Rosatom also has nuclear cooperation agreements with some other African countries including Nigeria, Zimbabwe, Burundi and South Africa. None has materialized in a nuclear power plant.
The U.S. sees role for nuclear power in Africa
The United States sees a role for modular nuclear reactors in helping African countries make the transition to renewable energy and is in discussions towards that end, Bloomberg News reported, citing an official of the U.S. Energy Department.
Talks on nuclear cooperation are currently going on with Ghana, Kenya and South Africa, Energy Department official Joshua Volz was reported as saying at the annual Energy Week in Cape Town organized by the African Energy Chamber. That could result in those countries adopting a modular reactor technology developed by General Electric and Westinghouse. Both General Electric and Rosatom were at the Cape Town event to sell their wares, the news service said.
Ethiopia joins pan-African payments system
Ethiopia joined the Pan-African Payments and Settlements System (PAPSS), which enables rapid payments for goods and services by businesses across Africa.
PAPSS, a unit of the African Export-Import Bank (Afrexim Bank), said in a statement that National Bank of Ethiopia Governor Mano Mihretu disclosed the country’s decision to join at a meeting with the head of the payment system, Mike Ogbalu in Addis Ababa this week.

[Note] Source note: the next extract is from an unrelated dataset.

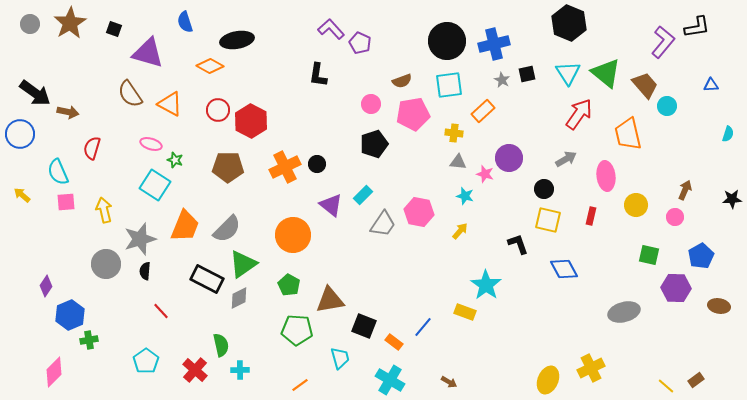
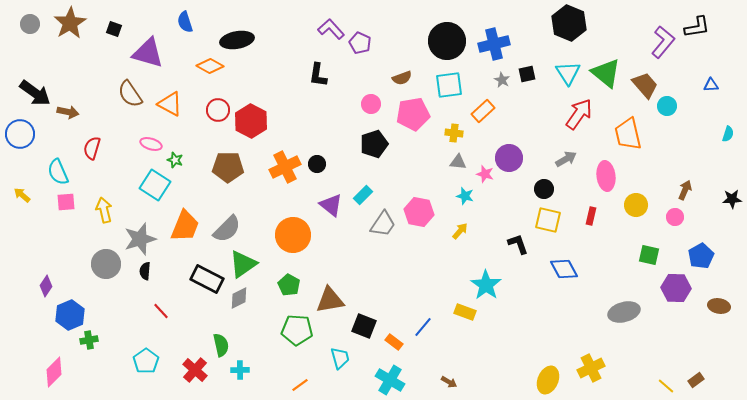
brown semicircle at (402, 81): moved 3 px up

PAPSS was designed as an alternative to the SWIFT system of international payments to complement the African Continental Free Trade Area(AfCFTA). The African trade area is a brainchild of the African Union aimed at driving continental integration through improved economic and trade exchanges.

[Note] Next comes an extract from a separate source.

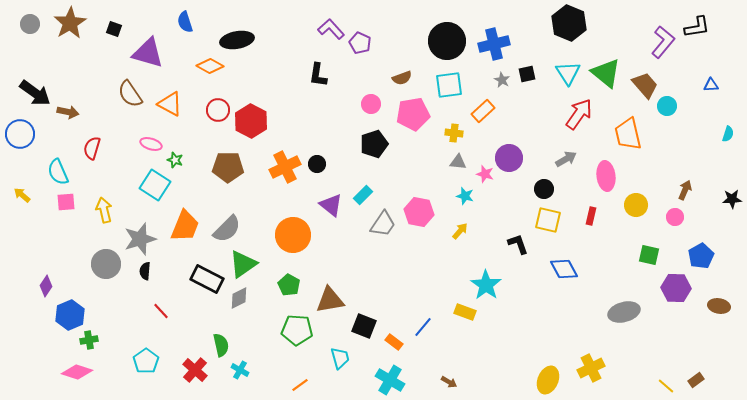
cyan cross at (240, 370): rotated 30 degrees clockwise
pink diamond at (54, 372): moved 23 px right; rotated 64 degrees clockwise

Ogbalu described Ethiopia’s membership as a boost to economic activities in East Africa as a whole. “As one of the largest economies in the region, Ethiopia’s participation would bring additional market size, trade opportunities, and financial connectivity to PAPSS,” he said in his statement.
While the payment system has been available in the past two years, membership has been slow to pick up, with activities largely limited to the West African Monetary Zone of mainly English-speaking countries. While PAPSS is yet to disclose the latest list of members, it notes the eastward push as a critical milestone.

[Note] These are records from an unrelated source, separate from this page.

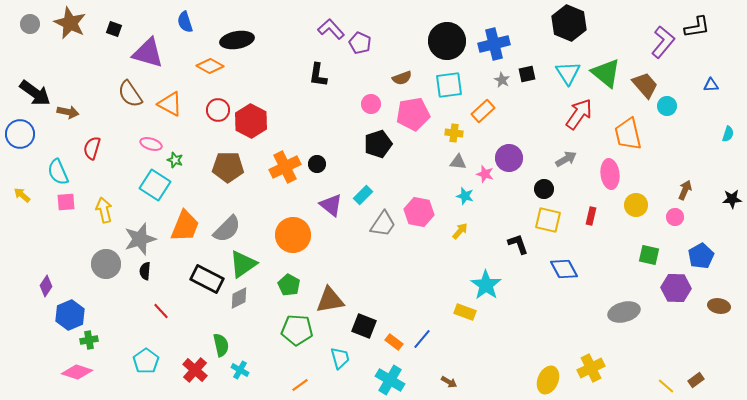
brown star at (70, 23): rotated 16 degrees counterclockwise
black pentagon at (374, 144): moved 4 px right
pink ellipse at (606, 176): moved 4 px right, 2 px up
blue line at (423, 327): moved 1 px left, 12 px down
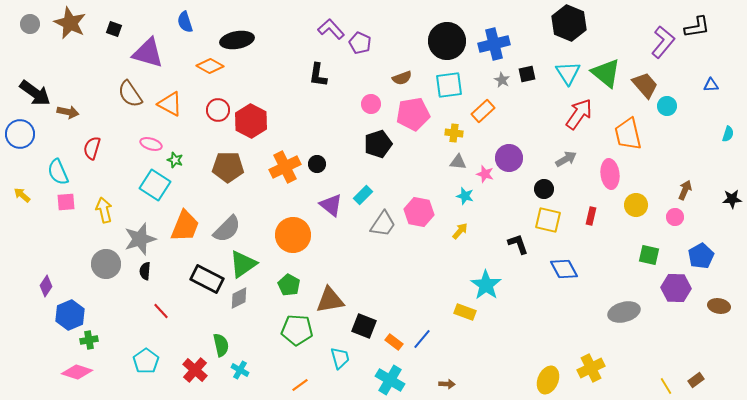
brown arrow at (449, 382): moved 2 px left, 2 px down; rotated 28 degrees counterclockwise
yellow line at (666, 386): rotated 18 degrees clockwise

“By joining PAPSS, Ethiopia can benefit from streamlined cross-border transactions, reduced transaction costs, and improved financial inclusion for its citizens and businesses,” Ogbalu said.
Standard Bank to decide on $4 billion pipeline
Standard Bank is expected to announce soon whether it will finance a US$4 billion pipeline to take crude oil from Uganda to neighbouring Tanzania’s coast.
The project is being developed by France’s TotalEnergies with the participation of China’s CNOOC.
Liberia set for run-off presidential vote
Liberia’s presidential election appears headed for a run-off vote with the top two candidates, including the incumbent George Weah, failing to reach the mandatory 50 percent of the vote.
Weah and his main rival, Joseph Boakai, a one-time vice president, both garnered under 45 percent of the vote each. A winner needs a simple majority to emerge in the runoff.
South Africa to get climate financing from Denmark, Netherlands
South Africa will get financing for energy transition from Denmark and the Netherlands under the Just Energy Energy Transition Partnership.
The partnership, which includes the European Union as well as Germany, France, the U.S. and the United Kingdom, has promised to provide as much as US$8 billion in climate funding.
- Nigeria’s annual inflation rate rose to a two-decade high of 26.7 percent in September, on the back of higher food, fuel and a weaker currency.
- South Africa’s inflation rate rose to 5.4 percent in September.
- Two days of the Nigerian Economic Summit starts in the capital, Abuja, bringing together captains of industry and government officials.
- Namibia’s central bank to announce interest-rate decision.
- Botswana’s central bank to announce benchmark rate.